TASK OBJECTIVE:
Please carry the passage on test traceability with Eiffel forward from its final sentence.
--- GIVEN PASSAGE Enclosed Below ---
The main benefit of traceability is that it empowers the decision making when choosing which tests to run or not, “what traceability would lead to is that you can choose tests in a better way. Better meaning different things in different situations, but you get more tools for doing smarter selections of tests.” Traceability also enables the automation team to search through the stored history of previous test results. If a test exhibits unwanted or unusual behavior, it is possible to look at previous test results to examine if the same behavior has been triggered when testing a product in the past. This is mostly valuable when troubleshooting the actual test code, to make sure that it behaves the way it is supposed to. In addition to troubleshooting, experiments are being conducted into constructing dynamic test suites by analyzing failure rates and execution times in traceability data.

Something that is deemed difficult to trace today is “connecting specific test cases to specific code packages or lines of code” . There is no efficient and automated way to trace a test to a certain Gerrit review or source code commit, instead it involves a considerable amount of time and manual effort.

In order to select which tests to run on a certain product, a broad feature concept is used. While it is useful for the purpose of choosing tests, “it’s not so good at pinpointing in detail what could have gone wrong, maybe it’s not so much gaps, it’s maybe that it’s not so granular in some places”.

In today’s workflow each test in some of the test suites is tagged with the name of a feature from a list of features. This enables tracing a test result back to a given feature. This does not handle the use case where one needs to trace a test result back to a certain code package or code commit.

(23)

A major obstacle in the way of achieving this level of traceability is that “no one has done an initial mapping between the high-level features we have on the camera and the actual low-level code packages or specific reviews” . The captured traceability information has the wrong level of granularity for this particular need. This is further clarified by the interviewee: “one could wish that you could instrument the firmware so when you run tests it’s logged somewhere ‘ok now we are executing in these code packages’, alternatively that everything is tagged with something similar to the features but on a lower level so you actually know which tests affected which code packages”. With access to such information it would be possible for developers who want to integrate a change to selectively run a subset of tests that are designed to “hit that area” instead of executing all tests connected to a certain feature.

The work surrounding Eiffel at Axis is still in an early stage, mostly consisting of different experimental tools and services. This is also true for Eiffel usage in the automation team. At the moment they are experimenting with a tool that listens for Eiffel events broadcasted by Jenkins and other build tools that signals that an artifact is available, and acts upon these events. Without Eiffel it is not possible to know when an artifact is available, instead engineers need to poll or manually check if an artifact has been created.

When an artifact is made available, a test suite is built dynamically to test the published artifact. The test suite then runs the tests and sends out Eiffel events with the test results.

4.1.1.2 Desired state

In the context of testing in continuous integration, there are various different benefits from implementing a traceability solution using Eiffel. Once there is a system in place that enables end-to-end traceability, it is possible to develop tools that visualize the flow of activities in the pipeline, “from source code change all the way to release to client and being able to visualize it, go step-by-step in an efficient way… most of all when there’s a fault, it becomes easier to talk about and discuss what happened” . This is not possible today, instead engineers have to pour through logs and other information in different databases.
--- End of Enclosed GIVEN PASSAGE ---
--- STUDY MATERIAL Enclosed Below ---
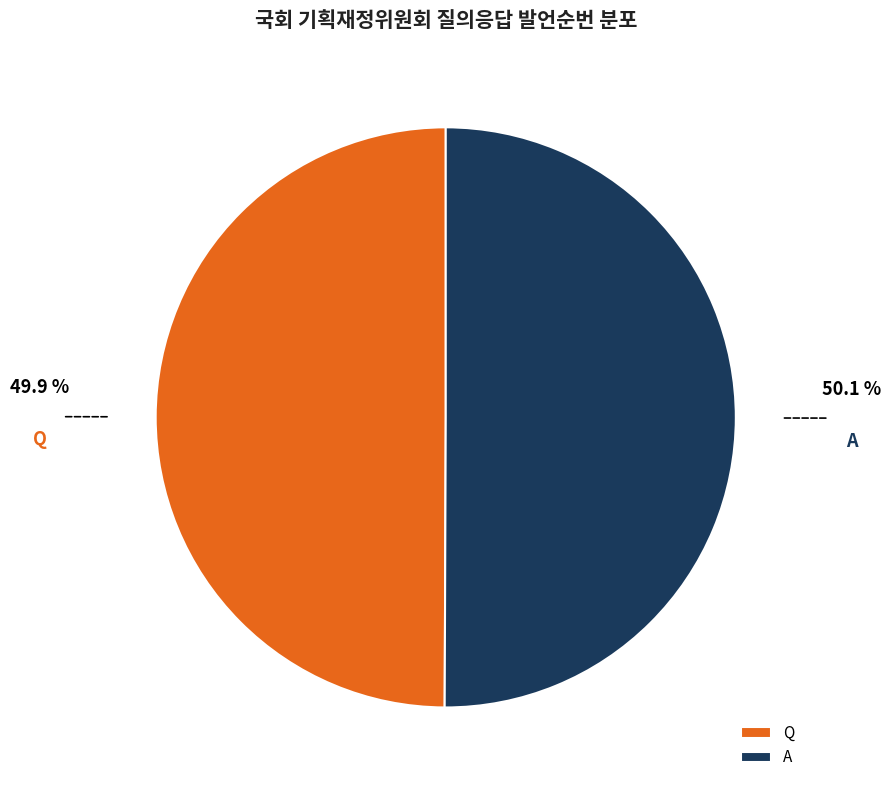

Is the sum of A and Q greater than half?

Yes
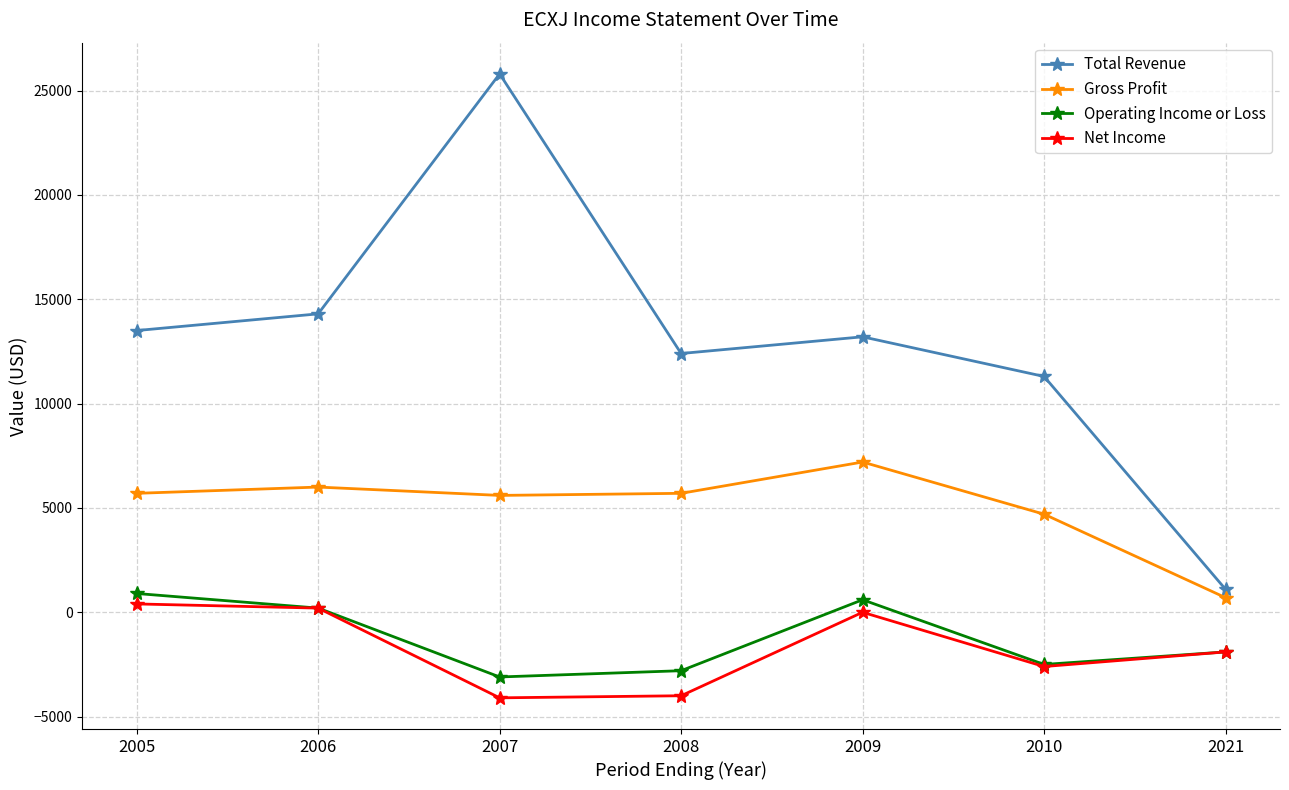

What is the highest value of the Total Revenue series?

25800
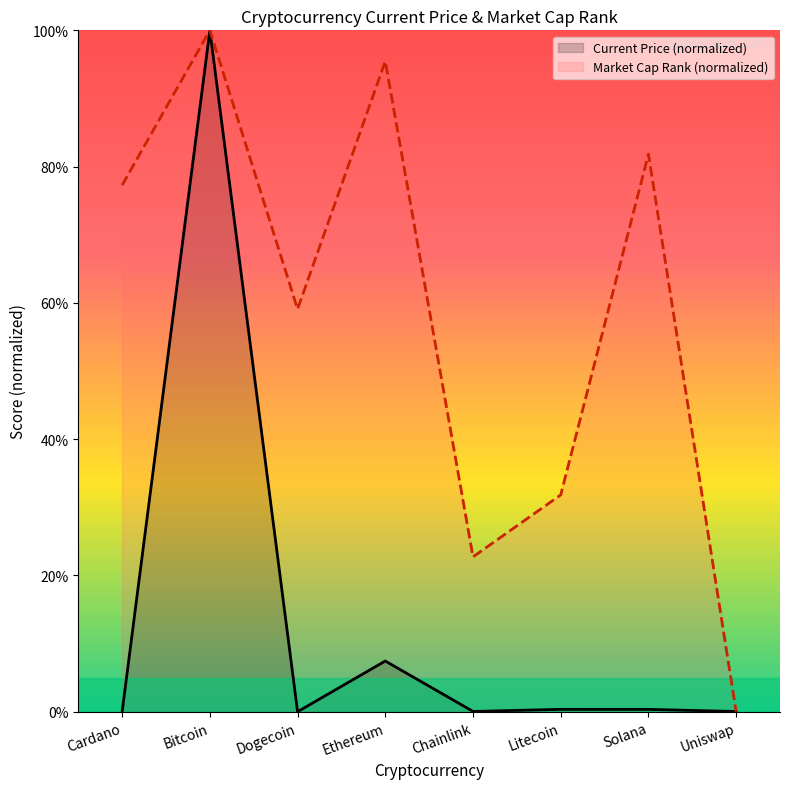

How many lines are shown in the chart?

2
--- End of Enclosed STUDY MATERIAL ---
EXPECTED ANSWER:
The interviewee highlights that it is difficult to achieve the traceability needed for this use-case due to “it becomes very complicated because things [tools and services] communicate in various strange ways” and they believe that Eiffel is the right tool for overcoming this challenge since it facilitates communication across different tools and services through a shared protocol.

There is an explicit want to break out the logic regarding artifact notification from the experimental framework currently in place, and instead implement that part of the Eiffel protocol in Artifactory, a tool for storing artifacts.

A currently unsolved problem with communicating artifact events is which data and metadata to include in the broadcasted event messages. “I don’t know what meta information should be published with these changes, but it might also be interesting to know a bit more about this artifact” . This is an important problem to solve in order to be able to connect an artifact created event sent by a build tool with an artifact published event broadcasted by a separate service for storing artifacts.

(24)

Broadcasting and listening to Eiffel events that handle created and published artifacts removes the need to poll and manually check if an artifact is available. The system can be more reactive and automatically be notified when an artifact is available. This could lead to optimizations in how test suites are dynamically created and how tests are run. In addition to the experiments with constructing test suites dynamically, a future goal is to expand the functionality to offer an indication of confidence levels, but it is not known how this should work in practice.

It is clear that a key use case that is enabled by capturing and broadcasting trace links is to trigger activities in the CI pipeline by acting on broadcasted events. In other words: to use Eiffel events to drive the pipeline.

Another benefit of broadcasting artifact events is that developers would not have to rely on manually checking if libraries used for testing have been updated every time they need to run their tests. Instead a service could be built that automates the process and notifies developers when a library update is available.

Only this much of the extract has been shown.